3.murad zamanındaki iran seferlerine kadar, kapıkulu süvarilerinin sayısı, her biri 500 kişilik bölükler halinde vezirlerin maiyetine verilen 2500 kişi ve adeta veziriazamın muhafız kıtası gibi doğrudan onun emrinde bulunan 1000 kişi dahil olmak üzere, 14-16 bin kişi arasında sabit kaldı. iran seferleri sonucunda, bilhassa batı kaynaklı 1590 ve 1594 tarihli raporlardan anlaşılabileceği üzere, sayıları yaklaşık 40 bine çıkacak şekilde takviye edilmişlerdi.
halbuki sayılarının bu denli yükselmesi, bu seçkin birliklerin bozulmaya başladığını gösteriyordu. iran seferleri, bu açıdan iki sebepten ötürü osmanlı askeri teşkilatına uğursuz gelmişti. öncelikle sefere bu kadar büyük sayıda birlikler çıkarabilmek için eski asker toplama yöntemlerinden vazgeçmek ve eksik kalan yerleri yalnızca sarayın içoğlanı ocaklarından doldurmak yerine, sipahilerin arasına onlarla aynı hünerlere sahip olmayan ne kadar vasıfsız adam varsa almak zorunda kaldılar. ikinci olarak, bu savaşlarda yalnızca insan olarak değil iyi atlar bakımından da maruz kalınan büyük kayıplar sipahi birliklerini öyle bir hle getirdi ki, o dönemden sonra bir daha eski ihtişamlı günlerine geri dönemediler.
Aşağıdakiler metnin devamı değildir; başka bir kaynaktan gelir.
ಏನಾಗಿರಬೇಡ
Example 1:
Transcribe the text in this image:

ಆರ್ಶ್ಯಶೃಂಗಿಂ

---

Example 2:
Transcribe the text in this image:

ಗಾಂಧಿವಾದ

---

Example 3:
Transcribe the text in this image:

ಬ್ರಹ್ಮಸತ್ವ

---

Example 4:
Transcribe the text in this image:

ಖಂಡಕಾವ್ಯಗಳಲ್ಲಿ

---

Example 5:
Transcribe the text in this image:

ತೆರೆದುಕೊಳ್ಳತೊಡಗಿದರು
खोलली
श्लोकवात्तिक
kapıkulu sipahilerinde, tıpkı yeniçerilerde olduğu gibi, mevcut direniş, isyan ve ayaklanma ruhu, böylece gitgide daha fazla beslendi ve oldukça tehlikeli bir girişim gösterdi. zorlu yürüyüş insanlarla atları harap ettiği için, terk ve talan edilmiş topraklarda en iyi ihtimalle hiçbir şey alınamayacağı için iran seferine hiç istemeyerek çıktılar. zira türklerin “kızılbaş” diye adlandırdıkları iran şahının savaş yönetim sistemi, düşman yaklaştıkça sınır eyaletlerini yakarak harap etmek ve halkın tamamını iç kısımlara doğru çekmekti. böylece osmanlı birliklerinin buralarda ihtiyaçlarını gidermesi epey zor hatta imkansız bir hale gelirdi.
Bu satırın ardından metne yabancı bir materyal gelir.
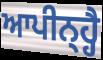
ਆਪੀਨ੍ਹ੍ਹੈ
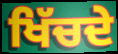
ਖਿੱਚਦੇ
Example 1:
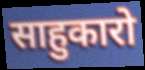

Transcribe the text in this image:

साहुकारो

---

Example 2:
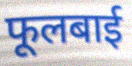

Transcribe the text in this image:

फूलबाई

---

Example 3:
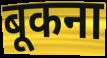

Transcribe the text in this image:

बूकना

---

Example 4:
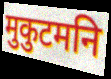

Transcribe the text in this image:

मुकुटमनि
kapıkulu sipahileri 1826 yılına kadar varlıklarını sürdürdüler. 1826 yılında sultan 2.mahmud yeniçeri ocağını ortadan kaldırdığında sipahilere dokunulmadı ve anlaşarak yeni kurulan orduya katıldılar.
16. yüzyılın ünlü diplomatlarından busbecq bu sipahileri şu şekilde tarif eder: “üzengileri altın, gümüş ve değerli taşlardan parlayan kapadokya, suriye veya başka cins en soylusundan bir at üzerinde önünden geçip giderken, böyle bir türk şövalyesinden daha ihtişamlı bir görüntü yoktur. üzerine altın ve gümüş işlemeli kumaştan, hafif veya ağır ipekten ya da koyu kırmızı, sarı yahut lacivert renkte değerli başka bir elbise giyiyor. iki yanında birinde yayın durduğu ve diğerinde renkli oklarla dolu olan, partların ülkesindekiler gibi seçkin elişi ile işlenmiş iki sadak taşıyor. sol kolunda taşıdığı, oklara ve kılıç veya topuz darbelerine dayanıklı kalkanı da aynı seçkin işçiliktendir. boş bırakmayı yeğlemediği takdirde, sağ elinde çoğunlukla yeşil renkte hafif bir mızrak taşıyor. kısa ve değerli taşlarla bezenmiş bir kılıç kuşanıyor ve eyerden topuzu sarkıyor.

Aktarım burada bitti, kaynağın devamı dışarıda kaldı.